Records from a collection
BEGIN
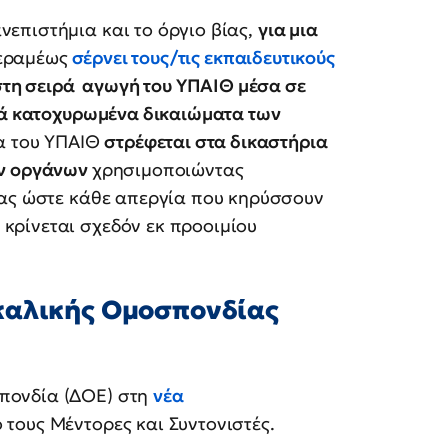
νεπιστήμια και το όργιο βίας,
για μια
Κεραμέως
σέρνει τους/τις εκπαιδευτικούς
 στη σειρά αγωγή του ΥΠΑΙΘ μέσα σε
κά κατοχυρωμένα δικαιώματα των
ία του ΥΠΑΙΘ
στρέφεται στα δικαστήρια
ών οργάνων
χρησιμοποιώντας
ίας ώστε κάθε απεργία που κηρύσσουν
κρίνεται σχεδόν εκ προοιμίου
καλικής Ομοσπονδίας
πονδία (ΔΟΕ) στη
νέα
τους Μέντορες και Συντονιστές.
END
BEGIN
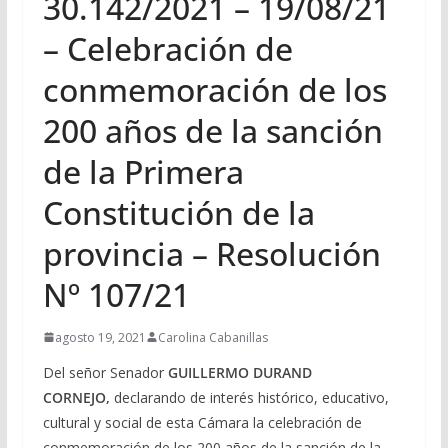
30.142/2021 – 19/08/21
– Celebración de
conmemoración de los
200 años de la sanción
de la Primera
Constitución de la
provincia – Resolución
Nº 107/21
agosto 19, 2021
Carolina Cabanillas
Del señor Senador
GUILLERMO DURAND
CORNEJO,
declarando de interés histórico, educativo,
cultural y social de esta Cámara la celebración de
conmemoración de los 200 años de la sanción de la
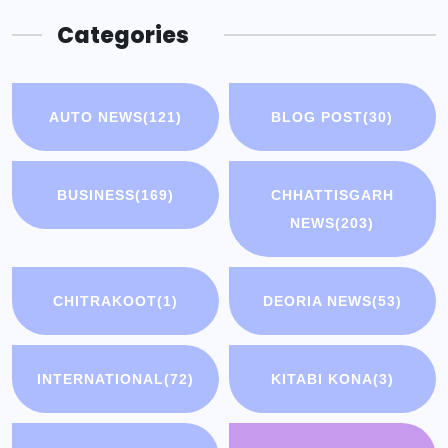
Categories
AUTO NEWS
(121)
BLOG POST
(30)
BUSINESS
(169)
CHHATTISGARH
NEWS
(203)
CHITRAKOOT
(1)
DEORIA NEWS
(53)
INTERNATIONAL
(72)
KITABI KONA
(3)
END
◆ **Task statement**
Give only the lines from the one holding "νεπιστήμια και το" through the one holding "τους Μέντορες και Συντονιστές.", each restated exactly as it appears above.

◆ **The answer**
νεπιστήμια και το όργιο βίας,
για μια
Κεραμέως
σέρνει τους/τις εκπαιδευτικούς
 στη σειρά αγωγή του ΥΠΑΙΘ μέσα σε
κά κατοχυρωμένα δικαιώματα των
ία του ΥΠΑΙΘ
στρέφεται στα δικαστήρια
ών οργάνων
χρησιμοποιώντας
ίας ώστε κάθε απεργία που κηρύσσουν
κρίνεται σχεδόν εκ προοιμίου
καλικής Ομοσπονδίας
πονδία (ΔΟΕ) στη
νέα
τους Μέντορες και Συντονιστές.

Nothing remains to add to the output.